Although it was appointed in July 2021, due to the political blockade of state-level institutions, the provisional joint commission was not formed until March this year, while Rules of Procedure, decision on a public call and the public call itself came in May.
“None of those documents are available to the public,” Kanlic said, adding that the commission has not respected the part of the Rules of Procedure that envisions that all material related to agendas is published on Parliament’s website in a timely manner.
“The Rules of Procedure became publicly available only upon a request by the Initiative,” he explained.
Analysing the Rules of Procedure, which was provided to them only on a freedom of information request, the Initiative noticed a number of drawbacks.
Photo: Rule of Procedure of the Bosnian provisional joint commission. Photo: BIRN.
Kanlic said that the adopted Rules of Procedure were not in accordance with international standards. “Article 7, referring to consultations, was removed from the proposed Rules of Procedure,” he said.
Article 7 of the proposed Rule of Procedure stated that, “during its work, the provisional joint commission will carry out consultations with international organisations and CSOs dealing with protection and promotion of human rights and civil liberties, which express interest in it”, leaving a possibility for “the provisional joint commission to seek help from specialists, academics and public servants, if need be”.
Kanlic says that two paragraphs on publicising work were also removed from the proposed Rules of Procedure.
All three articles, as Kanlic explained, were part of the previous Rules of Procedure, when Ombudsmen were last selected back in 2015. Kanlic said the removal of these three articles demonstrated a regression in transparency.
The UN’s High Commissioner for Human Rights on June 24 stated that the UN, alongside the Office of the High Representative, European Union, OSCE and Council of Europe, sent a letter to the Parliament of Bosnia on July 4, recalling the principles that should guide the appointment and selection of human rights Ombudsmen, based on UN and European standards referring to national institutions for improvement and protection of human rights.

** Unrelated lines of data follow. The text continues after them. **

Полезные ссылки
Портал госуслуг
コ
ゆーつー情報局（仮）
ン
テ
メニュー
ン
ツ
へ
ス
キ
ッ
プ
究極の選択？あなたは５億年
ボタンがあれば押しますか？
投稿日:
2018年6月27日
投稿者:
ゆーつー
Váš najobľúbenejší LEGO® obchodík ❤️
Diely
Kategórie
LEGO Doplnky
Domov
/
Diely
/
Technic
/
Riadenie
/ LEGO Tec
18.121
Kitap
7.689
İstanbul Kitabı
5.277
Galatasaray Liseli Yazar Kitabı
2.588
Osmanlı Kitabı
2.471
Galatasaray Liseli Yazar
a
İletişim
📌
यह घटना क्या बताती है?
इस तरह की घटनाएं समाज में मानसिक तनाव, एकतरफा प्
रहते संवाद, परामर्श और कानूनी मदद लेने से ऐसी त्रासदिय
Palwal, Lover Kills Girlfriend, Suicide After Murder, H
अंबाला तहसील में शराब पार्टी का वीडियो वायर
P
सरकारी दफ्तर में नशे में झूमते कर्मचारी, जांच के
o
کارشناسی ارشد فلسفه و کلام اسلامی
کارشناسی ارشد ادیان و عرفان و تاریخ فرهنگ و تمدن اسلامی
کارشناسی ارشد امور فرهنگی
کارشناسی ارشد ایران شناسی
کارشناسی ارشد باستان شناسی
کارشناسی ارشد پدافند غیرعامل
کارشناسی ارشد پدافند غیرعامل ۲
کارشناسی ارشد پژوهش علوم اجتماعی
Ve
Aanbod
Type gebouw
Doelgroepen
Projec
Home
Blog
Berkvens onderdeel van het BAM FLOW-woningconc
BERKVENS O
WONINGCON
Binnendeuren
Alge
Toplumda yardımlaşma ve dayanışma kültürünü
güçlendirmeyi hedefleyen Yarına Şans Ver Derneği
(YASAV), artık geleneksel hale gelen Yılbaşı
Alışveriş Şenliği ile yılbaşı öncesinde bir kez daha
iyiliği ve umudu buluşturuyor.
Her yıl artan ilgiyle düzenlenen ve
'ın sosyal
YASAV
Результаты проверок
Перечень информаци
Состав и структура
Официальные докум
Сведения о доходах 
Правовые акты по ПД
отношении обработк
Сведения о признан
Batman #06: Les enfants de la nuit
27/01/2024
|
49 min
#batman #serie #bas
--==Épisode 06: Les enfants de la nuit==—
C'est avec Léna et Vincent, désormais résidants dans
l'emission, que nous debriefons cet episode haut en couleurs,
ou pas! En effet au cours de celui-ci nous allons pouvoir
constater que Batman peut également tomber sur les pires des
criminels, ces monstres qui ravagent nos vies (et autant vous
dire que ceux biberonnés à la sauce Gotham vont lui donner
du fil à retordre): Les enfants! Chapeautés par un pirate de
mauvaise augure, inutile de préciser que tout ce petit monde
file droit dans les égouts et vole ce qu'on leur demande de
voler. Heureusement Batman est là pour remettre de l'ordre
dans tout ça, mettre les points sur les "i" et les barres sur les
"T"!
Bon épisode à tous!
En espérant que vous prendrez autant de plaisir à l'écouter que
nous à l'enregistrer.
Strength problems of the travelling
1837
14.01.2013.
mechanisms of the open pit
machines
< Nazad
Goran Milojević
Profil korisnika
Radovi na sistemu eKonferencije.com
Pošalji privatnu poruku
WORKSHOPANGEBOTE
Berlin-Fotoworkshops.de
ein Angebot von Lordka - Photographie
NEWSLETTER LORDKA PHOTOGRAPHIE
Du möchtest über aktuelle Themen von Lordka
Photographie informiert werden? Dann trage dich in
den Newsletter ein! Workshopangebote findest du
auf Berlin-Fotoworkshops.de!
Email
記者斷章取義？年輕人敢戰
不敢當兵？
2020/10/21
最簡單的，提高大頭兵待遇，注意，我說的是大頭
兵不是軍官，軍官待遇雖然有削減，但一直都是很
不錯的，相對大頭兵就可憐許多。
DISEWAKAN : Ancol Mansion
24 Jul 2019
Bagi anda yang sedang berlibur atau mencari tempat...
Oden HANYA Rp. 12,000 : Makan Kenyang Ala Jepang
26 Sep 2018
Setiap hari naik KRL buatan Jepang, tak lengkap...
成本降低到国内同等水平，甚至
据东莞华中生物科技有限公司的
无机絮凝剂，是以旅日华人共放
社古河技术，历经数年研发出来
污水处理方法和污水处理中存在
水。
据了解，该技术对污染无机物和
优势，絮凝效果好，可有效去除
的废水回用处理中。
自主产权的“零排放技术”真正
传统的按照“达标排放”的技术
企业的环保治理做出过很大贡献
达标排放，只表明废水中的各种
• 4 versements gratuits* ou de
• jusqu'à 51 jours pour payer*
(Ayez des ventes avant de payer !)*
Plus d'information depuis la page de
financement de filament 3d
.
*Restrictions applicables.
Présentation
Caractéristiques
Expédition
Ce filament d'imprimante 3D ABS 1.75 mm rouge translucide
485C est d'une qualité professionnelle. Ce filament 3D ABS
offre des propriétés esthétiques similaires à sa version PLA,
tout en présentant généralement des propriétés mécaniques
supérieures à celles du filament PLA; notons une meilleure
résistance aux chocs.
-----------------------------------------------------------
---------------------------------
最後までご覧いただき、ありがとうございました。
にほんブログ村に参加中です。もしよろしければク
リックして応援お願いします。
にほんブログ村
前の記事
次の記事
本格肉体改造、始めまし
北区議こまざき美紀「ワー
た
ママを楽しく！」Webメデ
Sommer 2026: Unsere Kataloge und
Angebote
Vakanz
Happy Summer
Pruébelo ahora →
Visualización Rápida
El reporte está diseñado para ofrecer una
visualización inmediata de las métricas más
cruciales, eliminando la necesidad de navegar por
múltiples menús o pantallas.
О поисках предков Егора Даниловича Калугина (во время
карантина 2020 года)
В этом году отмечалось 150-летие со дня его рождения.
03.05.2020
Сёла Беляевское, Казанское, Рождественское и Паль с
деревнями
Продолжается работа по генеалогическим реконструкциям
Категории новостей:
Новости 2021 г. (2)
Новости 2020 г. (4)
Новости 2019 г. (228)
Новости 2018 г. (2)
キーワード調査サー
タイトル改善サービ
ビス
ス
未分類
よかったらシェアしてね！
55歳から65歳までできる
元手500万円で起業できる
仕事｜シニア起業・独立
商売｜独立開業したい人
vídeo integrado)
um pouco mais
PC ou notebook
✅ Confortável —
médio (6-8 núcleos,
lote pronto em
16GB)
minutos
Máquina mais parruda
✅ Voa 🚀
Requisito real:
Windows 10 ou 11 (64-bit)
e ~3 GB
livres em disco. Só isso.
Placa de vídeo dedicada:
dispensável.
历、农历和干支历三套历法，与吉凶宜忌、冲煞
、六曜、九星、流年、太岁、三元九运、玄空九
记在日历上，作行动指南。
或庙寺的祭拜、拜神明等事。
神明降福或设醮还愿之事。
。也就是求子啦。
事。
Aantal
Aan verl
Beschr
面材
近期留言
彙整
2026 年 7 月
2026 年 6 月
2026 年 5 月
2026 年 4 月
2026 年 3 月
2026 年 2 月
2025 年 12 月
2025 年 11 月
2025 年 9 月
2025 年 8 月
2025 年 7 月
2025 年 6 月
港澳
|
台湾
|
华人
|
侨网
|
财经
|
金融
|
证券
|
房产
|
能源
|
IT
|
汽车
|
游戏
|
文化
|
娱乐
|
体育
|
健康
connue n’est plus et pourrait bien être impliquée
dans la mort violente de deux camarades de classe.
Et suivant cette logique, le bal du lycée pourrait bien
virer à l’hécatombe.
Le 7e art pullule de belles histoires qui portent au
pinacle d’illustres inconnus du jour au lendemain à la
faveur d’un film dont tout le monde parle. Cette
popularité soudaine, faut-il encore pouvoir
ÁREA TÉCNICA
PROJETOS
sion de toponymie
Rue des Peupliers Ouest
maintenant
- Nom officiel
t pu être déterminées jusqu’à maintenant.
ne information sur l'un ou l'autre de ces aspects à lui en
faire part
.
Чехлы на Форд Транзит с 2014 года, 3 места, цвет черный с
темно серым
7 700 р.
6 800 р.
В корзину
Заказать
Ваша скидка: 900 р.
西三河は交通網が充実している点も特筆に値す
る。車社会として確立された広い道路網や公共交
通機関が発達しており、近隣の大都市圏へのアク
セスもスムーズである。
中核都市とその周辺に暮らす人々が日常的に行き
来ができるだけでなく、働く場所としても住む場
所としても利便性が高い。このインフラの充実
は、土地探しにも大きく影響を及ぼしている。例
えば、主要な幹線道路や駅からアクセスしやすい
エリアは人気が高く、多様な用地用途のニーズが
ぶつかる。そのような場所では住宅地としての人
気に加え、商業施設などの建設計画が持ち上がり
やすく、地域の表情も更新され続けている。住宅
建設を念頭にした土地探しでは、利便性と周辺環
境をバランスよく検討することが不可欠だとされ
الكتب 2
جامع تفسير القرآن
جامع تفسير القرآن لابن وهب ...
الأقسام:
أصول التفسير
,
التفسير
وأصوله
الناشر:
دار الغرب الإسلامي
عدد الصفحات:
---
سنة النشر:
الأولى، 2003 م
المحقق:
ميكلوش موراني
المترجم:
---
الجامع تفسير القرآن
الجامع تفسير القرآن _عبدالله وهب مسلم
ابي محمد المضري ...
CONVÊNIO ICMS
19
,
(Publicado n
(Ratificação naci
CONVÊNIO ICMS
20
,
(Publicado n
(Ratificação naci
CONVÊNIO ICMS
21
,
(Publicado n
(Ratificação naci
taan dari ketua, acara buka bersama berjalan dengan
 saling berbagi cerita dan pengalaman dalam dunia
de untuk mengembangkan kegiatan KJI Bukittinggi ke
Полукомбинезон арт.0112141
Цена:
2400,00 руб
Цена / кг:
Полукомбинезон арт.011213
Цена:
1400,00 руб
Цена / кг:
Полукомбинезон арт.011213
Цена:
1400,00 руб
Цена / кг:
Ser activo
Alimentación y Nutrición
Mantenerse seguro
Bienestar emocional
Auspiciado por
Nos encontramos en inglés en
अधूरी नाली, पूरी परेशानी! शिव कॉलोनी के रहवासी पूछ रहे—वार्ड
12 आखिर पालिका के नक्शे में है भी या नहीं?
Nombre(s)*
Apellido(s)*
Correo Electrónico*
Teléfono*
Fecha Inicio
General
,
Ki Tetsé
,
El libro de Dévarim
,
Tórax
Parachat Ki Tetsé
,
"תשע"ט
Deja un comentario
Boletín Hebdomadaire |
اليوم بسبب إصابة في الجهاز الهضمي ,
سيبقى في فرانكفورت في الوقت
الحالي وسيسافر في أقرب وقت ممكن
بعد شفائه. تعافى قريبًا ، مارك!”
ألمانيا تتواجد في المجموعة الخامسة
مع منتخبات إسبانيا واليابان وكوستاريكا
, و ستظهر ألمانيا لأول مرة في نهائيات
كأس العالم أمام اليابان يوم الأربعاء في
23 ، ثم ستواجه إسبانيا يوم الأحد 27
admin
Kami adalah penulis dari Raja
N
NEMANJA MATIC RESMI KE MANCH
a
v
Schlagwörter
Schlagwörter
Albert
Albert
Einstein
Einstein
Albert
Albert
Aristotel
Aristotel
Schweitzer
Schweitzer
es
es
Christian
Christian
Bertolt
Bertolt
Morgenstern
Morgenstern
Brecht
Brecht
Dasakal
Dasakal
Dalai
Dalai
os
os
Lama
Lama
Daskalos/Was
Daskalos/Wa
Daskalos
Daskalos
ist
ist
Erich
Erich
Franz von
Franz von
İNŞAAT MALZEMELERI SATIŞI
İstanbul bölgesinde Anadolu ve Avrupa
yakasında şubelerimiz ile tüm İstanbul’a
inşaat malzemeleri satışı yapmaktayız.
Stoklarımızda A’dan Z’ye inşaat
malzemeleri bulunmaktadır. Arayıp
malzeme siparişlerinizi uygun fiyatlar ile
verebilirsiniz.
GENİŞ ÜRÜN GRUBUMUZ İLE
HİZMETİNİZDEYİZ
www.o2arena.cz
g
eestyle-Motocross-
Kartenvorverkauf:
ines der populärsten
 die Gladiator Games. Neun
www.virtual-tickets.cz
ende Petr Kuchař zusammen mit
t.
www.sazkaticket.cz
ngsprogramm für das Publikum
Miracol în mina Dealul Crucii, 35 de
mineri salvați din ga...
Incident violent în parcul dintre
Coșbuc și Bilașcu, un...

“Considering the essential and sensitive mandate of the Institution of Ombudsmen for Human Rights, which is to promote and protect the human rights of all individuals in Bosnia and Herzegovina, it is of crucial importance that those selected be honest, have relevant professional experience, be impartial and devoted to the work on protecting the rights of everyone in the country,” the announcement read.
The UN recalled that, in 2023, the Sub-Committee on Accreditation will revise the status of several national institutions for human rights worldwide, including the Institution of Ombudsmen for Human Rights of Bosnia. “At that point we shall assess whether the Institution and its work are in accordance with the Paris Principles,” the UN announced.
Ombudsmen for human rights are appointed from among Bosnia’s three constituent peoples (Bosniaks, Croats and Serbs), which does not preclude the possibility of appointing Ombudsmen from among the “Others” category. They are appointed for six years.